[EXERCISE]
Please edit the entries below by replacing "local-part" with "local part" wherever it appears, leaving everything else unchanged. Omit the pictures from your answer.

++++ DATA FOR THIS TASK

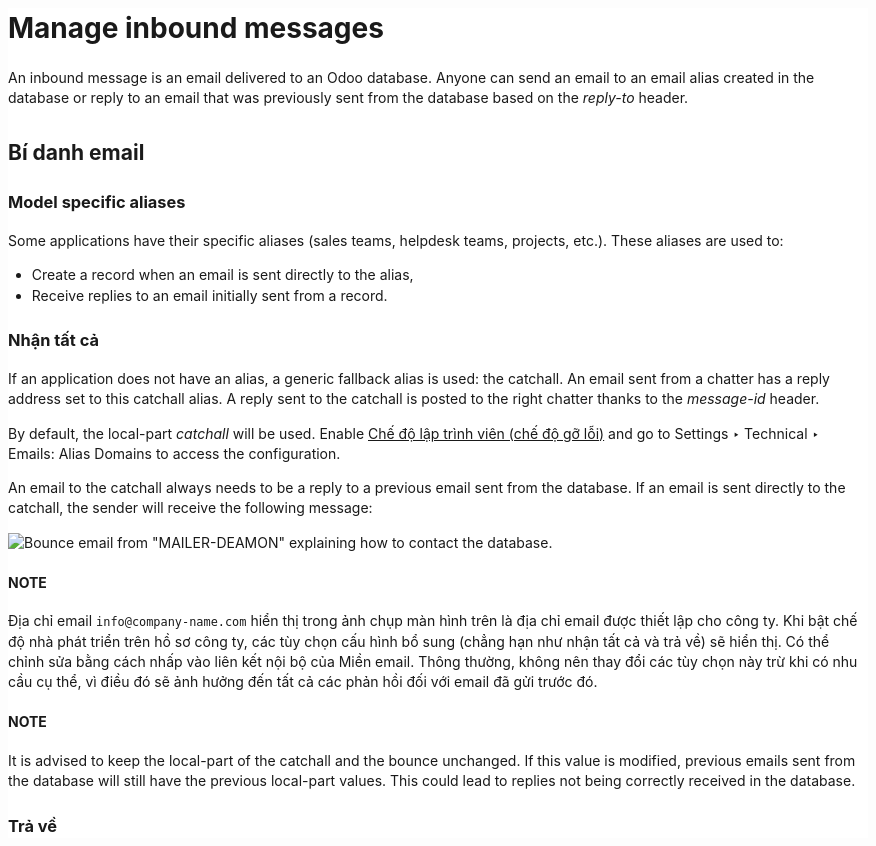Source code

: # Manage inbound messages

An inbound message is an email delivered to an Odoo database. Anyone can send an email to an email
alias created in the database or reply to an email that was previously sent from the database based
on the *reply-to* header.

<a id="email-inbound-aliases"></a>

## Bí danh email

<a id="email-inbound-aliases-model"></a>

### Model specific aliases

Some applications have their specific aliases (sales teams, helpdesk teams, projects, etc.). These
aliases are used to:

- Create a record when an email is sent directly to the alias,
- Receive replies to an email initially sent from a record.

<a id="email-inbound-aliases-catchall"></a>

### Nhận tất cả

If an application does not have an alias, a generic fallback alias is used: the catchall. An email
sent from a chatter has a reply address set to this catchall alias. A reply sent to the catchall is
posted to the right chatter thanks to the *message-id* header.

By default, the local-part *catchall* will be used. Enable [Chế độ lập trình viên (chế độ gỡ lỗi)](../developer_mode.md#developer-mode) and go to
Settings ‣ Technical ‣ Emails: Alias Domains to access the configuration.

An email to the catchall always needs to be a reply to a previous email sent from the database. If
an email is sent directly to the catchall, the sender will receive the following message:

![Bounce email from "MAILER-DEAMON" explaining how to contact the database.](applications/general/email_communication/email_servers_inbound/direct-mail-to-catchall.png)

#### NOTE
Địa chỉ email `info@company-name.com` hiển thị trong ảnh chụp màn hình trên là địa chỉ email được thiết lập cho công ty. Khi bật chế độ nhà phát triển trên hồ sơ công ty, các tùy chọn cấu hình bổ sung (chẳng hạn như nhận tất cả và trả về) sẽ hiển thị. Có thể chỉnh sửa bằng cách nhấp vào liên kết nội bộ của Miền email. Thông thường, không nên thay đổi các tùy chọn này trừ khi có nhu cầu cụ thể, vì điều đó sẽ ảnh hưởng đến tất cả các phản hồi đối với email đã gửi trước đó.

#### NOTE
It is advised to keep the local-part of the catchall and the bounce unchanged. If this value is
modified, previous emails sent from the database will still have the previous local-part values.
This could lead to replies not being correctly received in the database.

<a id="email-inbound-aliases-bounce"></a>

### Trả về
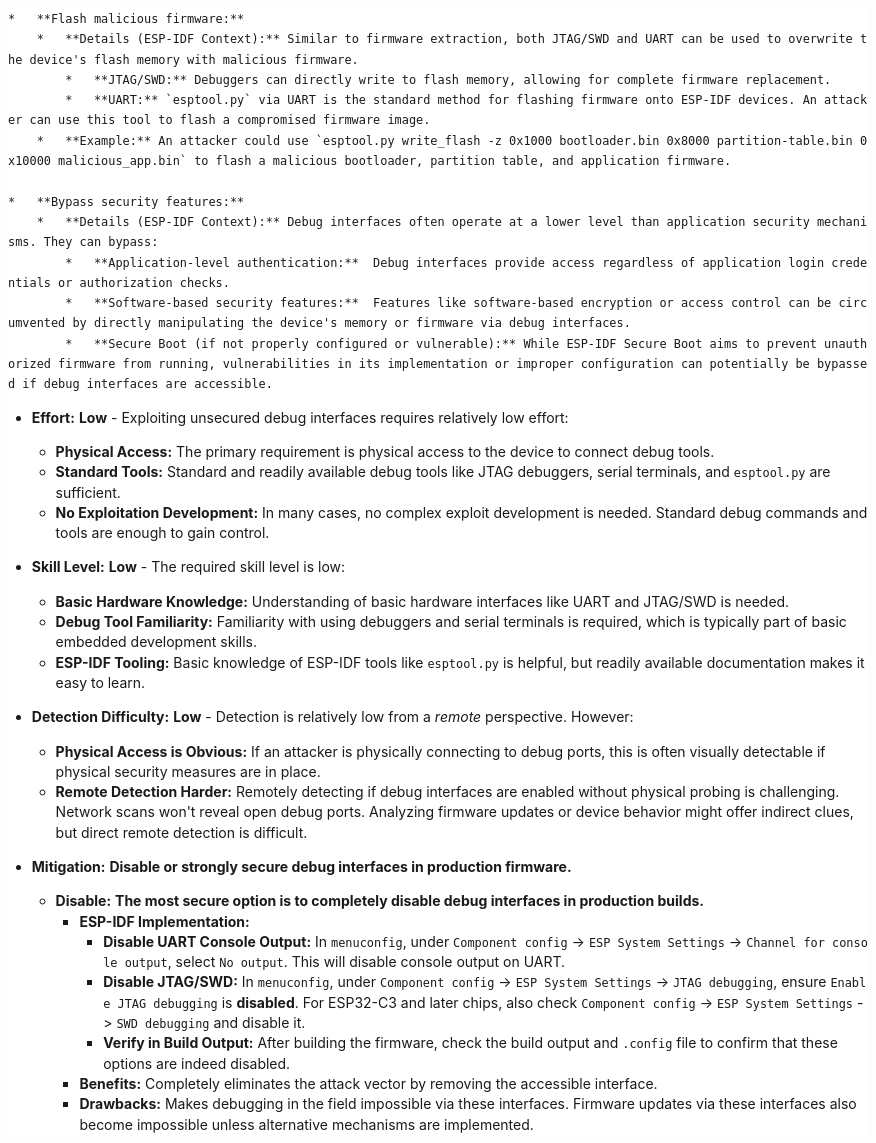     *   **Flash malicious firmware:**
        *   **Details (ESP-IDF Context):** Similar to firmware extraction, both JTAG/SWD and UART can be used to overwrite the device's flash memory with malicious firmware.
            *   **JTAG/SWD:** Debuggers can directly write to flash memory, allowing for complete firmware replacement.
            *   **UART:** `esptool.py` via UART is the standard method for flashing firmware onto ESP-IDF devices. An attacker can use this tool to flash a compromised firmware image.
        *   **Example:** An attacker could use `esptool.py write_flash -z 0x1000 bootloader.bin 0x8000 partition-table.bin 0x10000 malicious_app.bin` to flash a malicious bootloader, partition table, and application firmware.

    *   **Bypass security features:**
        *   **Details (ESP-IDF Context):** Debug interfaces often operate at a lower level than application security mechanisms. They can bypass:
            *   **Application-level authentication:**  Debug interfaces provide access regardless of application login credentials or authorization checks.
            *   **Software-based security features:**  Features like software-based encryption or access control can be circumvented by directly manipulating the device's memory or firmware via debug interfaces.
            *   **Secure Boot (if not properly configured or vulnerable):** While ESP-IDF Secure Boot aims to prevent unauthorized firmware from running, vulnerabilities in its implementation or improper configuration can potentially be bypassed if debug interfaces are accessible.

*   **Effort:** **Low** - Exploiting unsecured debug interfaces requires relatively low effort:
    * **Physical Access:**  The primary requirement is physical access to the device to connect debug tools.
    * **Standard Tools:**  Standard and readily available debug tools like JTAG debuggers, serial terminals, and `esptool.py` are sufficient.
    * **No Exploitation Development:**  In many cases, no complex exploit development is needed.  Standard debug commands and tools are enough to gain control.

*   **Skill Level:** **Low** -  The required skill level is low:
    * **Basic Hardware Knowledge:**  Understanding of basic hardware interfaces like UART and JTAG/SWD is needed.
    * **Debug Tool Familiarity:**  Familiarity with using debuggers and serial terminals is required, which is typically part of basic embedded development skills.
    * **ESP-IDF Tooling:**  Basic knowledge of ESP-IDF tools like `esptool.py` is helpful, but readily available documentation makes it easy to learn.

*   **Detection Difficulty:** **Low** - Detection is relatively low from a *remote* perspective. However:
    * **Physical Access is Obvious:**  If an attacker is physically connecting to debug ports, this is often visually detectable if physical security measures are in place.
    * **Remote Detection Harder:**  Remotely detecting if debug interfaces are enabled without physical probing is challenging.  Network scans won't reveal open debug ports.  Analyzing firmware updates or device behavior might offer indirect clues, but direct remote detection is difficult.

*   **Mitigation:** **Disable or strongly secure debug interfaces in production firmware.**

    *   **Disable:** **The most secure option is to completely disable debug interfaces in production builds.**
        *   **ESP-IDF Implementation:**
            *   **Disable UART Console Output:** In `menuconfig`, under `Component config` -> `ESP System Settings` -> `Channel for console output`, select `No output`. This will disable console output on UART.
            *   **Disable JTAG/SWD:** In `menuconfig`, under `Component config` -> `ESP System Settings` -> `JTAG debugging`, ensure `Enable JTAG debugging` is **disabled**.  For ESP32-C3 and later chips, also check `Component config` -> `ESP System Settings` -> `SWD debugging` and disable it.
            *   **Verify in Build Output:** After building the firmware, check the build output and `.config` file to confirm that these options are indeed disabled.
        *   **Benefits:**  Completely eliminates the attack vector by removing the accessible interface.
        *   **Drawbacks:**  Makes debugging in the field impossible via these interfaces. Firmware updates via these interfaces also become impossible unless alternative mechanisms are implemented.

++++++++

[RESULT FOR THIS TASK]
Source code

: # Manage inbound messages

An inbound message is an email delivered to an Odoo database. Anyone can send an email to an email
alias created in the database or reply to an email that was previously sent from the database based
on the *reply-to* header.

<a id="email-inbound-aliases"></a>

## Bí danh email

<a id="email-inbound-aliases-model"></a>

### Model specific aliases

Some applications have their specific aliases (sales teams, helpdesk teams, projects, etc.). These
aliases are used to:

- Create a record when an email is sent directly to the alias,
- Receive replies to an email initially sent from a record.

<a id="email-inbound-aliases-catchall"></a>

### Nhận tất cả

If an application does not have an alias, a generic fallback alias is used: the catchall. An email
sent from a chatter has a reply address set to this catchall alias. A reply sent to the catchall is
posted to the right chatter thanks to the *message-id* header.

By default, the local part *catchall* will be used. Enable [Chế độ lập trình viên (chế độ gỡ lỗi)](../developer_mode.md#developer-mode) and go to
Settings ‣ Technical ‣ Emails: Alias Domains to access the configuration.

An email to the catchall always needs to be a reply to a previous email sent from the database. If
an email is sent directly to the catchall, the sender will receive the following message:

![Bounce email from "MAILER-DEAMON" explaining how to contact the database.](applications/general/email_communication/email_servers_inbound/direct-mail-to-catchall.png)

#### NOTE
Địa chỉ email `info@company-name.com` hiển thị trong ảnh chụp màn hình trên là địa chỉ email được thiết lập cho công ty. Khi bật chế độ nhà phát triển trên hồ sơ công ty, các tùy chọn cấu hình bổ sung (chẳng hạn như nhận tất cả và trả về) sẽ hiển thị. Có thể chỉnh sửa bằng cách nhấp vào liên kết nội bộ của Miền email. Thông thường, không nên thay đổi các tùy chọn này trừ khi có nhu cầu cụ thể, vì điều đó sẽ ảnh hưởng đến tất cả các phản hồi đối với email đã gửi trước đó.

#### NOTE
It is advised to keep the local part of the catchall and the bounce unchanged. If this value is
modified, previous emails sent from the database will still have the previous local part values.
This could lead to replies not being correctly received in the database.

<a id="email-inbound-aliases-bounce"></a>

### Trả về
     *   **Flash malicious firmware:**
        *   **Details (ESP-IDF Context):** Similar to firmware extraction, both JTAG/SWD and UART can be used to overwrite the device's flash memory with malicious firmware.
            *   **JTAG/SWD:** Debuggers can directly write to flash memory, allowing for complete firmware replacement.
            *   **UART:** `esptool.py` via UART is the standard method for flashing firmware onto ESP-IDF devices. An attacker can use this tool to flash a compromised firmware image.
        *   **Example:** An attacker could use `esptool.py write_flash -z 0x1000 bootloader.bin 0x8000 partition-table.bin 0x10000 malicious_app.bin` to flash a malicious bootloader, partition table, and application firmware.

    *   **Bypass security features:**
        *   **Details (ESP-IDF Context):** Debug interfaces often operate at a lower level than application security mechanisms. They can bypass:
            *   **Application-level authentication:**  Debug interfaces provide access regardless of application login credentials or authorization checks.
            *   **Software-based security features:**  Features like software-based encryption or access control can be circumvented by directly manipulating the device's memory or firmware via debug interfaces.
            *   **Secure Boot (if not properly configured or vulnerable):** While ESP-IDF Secure Boot aims to prevent unauthorized firmware from running, vulnerabilities in its implementation or improper configuration can potentially be bypassed if debug interfaces are accessible.

*   **Effort:** **Low** - Exploiting unsecured debug interfaces requires relatively low effort:
    * **Physical Access:**  The primary requirement is physical access to the device to connect debug tools.
    * **Standard Tools:**  Standard and readily available debug tools like JTAG debuggers, serial terminals, and `esptool.py` are sufficient.
    * **No Exploitation Development:**  In many cases, no complex exploit development is needed.  Standard debug commands and tools are enough to gain control.

*   **Skill Level:** **Low** -  The required skill level is low:
    * **Basic Hardware Knowledge:**  Understanding of basic hardware interfaces like UART and JTAG/SWD is needed.
    * **Debug Tool Familiarity:**  Familiarity with using debuggers and serial terminals is required, which is typically part of basic embedded development skills.
    * **ESP-IDF Tooling:**  Basic knowledge of ESP-IDF tools like `esptool.py` is helpful, but readily available documentation makes it easy to learn.

*   **Detection Difficulty:** **Low** - Detection is relatively low from a *remote* perspective. However:
    * **Physical Access is Obvious:**  If an attacker is physically connecting to debug ports, this is often visually detectable if physical security measures are in place.
    * **Remote Detection Harder:**  Remotely detecting if debug interfaces are enabled without physical probing is challenging.  Network scans won't reveal open debug ports.  Analyzing firmware updates or device behavior might offer indirect clues, but direct remote detection is difficult.

*   **Mitigation:** **Disable or strongly secure debug interfaces in production firmware.**

    *   **Disable:** **The most secure option is to completely disable debug interfaces in production builds.**
        *   **ESP-IDF Implementation:**
            *   **Disable UART Console Output:** In `menuconfig`, under `Component config` -> `ESP System Settings` -> `Channel for console output`, select `No output`. This will disable console output on UART.
            *   **Disable JTAG/SWD:** In `menuconfig`, under `Component config` -> `ESP System Settings` -> `JTAG debugging`, ensure `Enable JTAG debugging` is **disabled**.  For ESP32-C3 and later chips, also check `Component config` -> `ESP System Settings` -> `SWD debugging` and disable it.
            *   **Verify in Build Output:** After building the firmware, check the build output and `.config` file to confirm that these options are indeed disabled.
        *   **Benefits:**  Completely eliminates the attack vector by removing the accessible interface.
        *   **Drawbacks:**  Makes debugging in the field impossible via these interfaces. Firmware updates via these interfaces also become impossible unless alternative mechanisms are implemented.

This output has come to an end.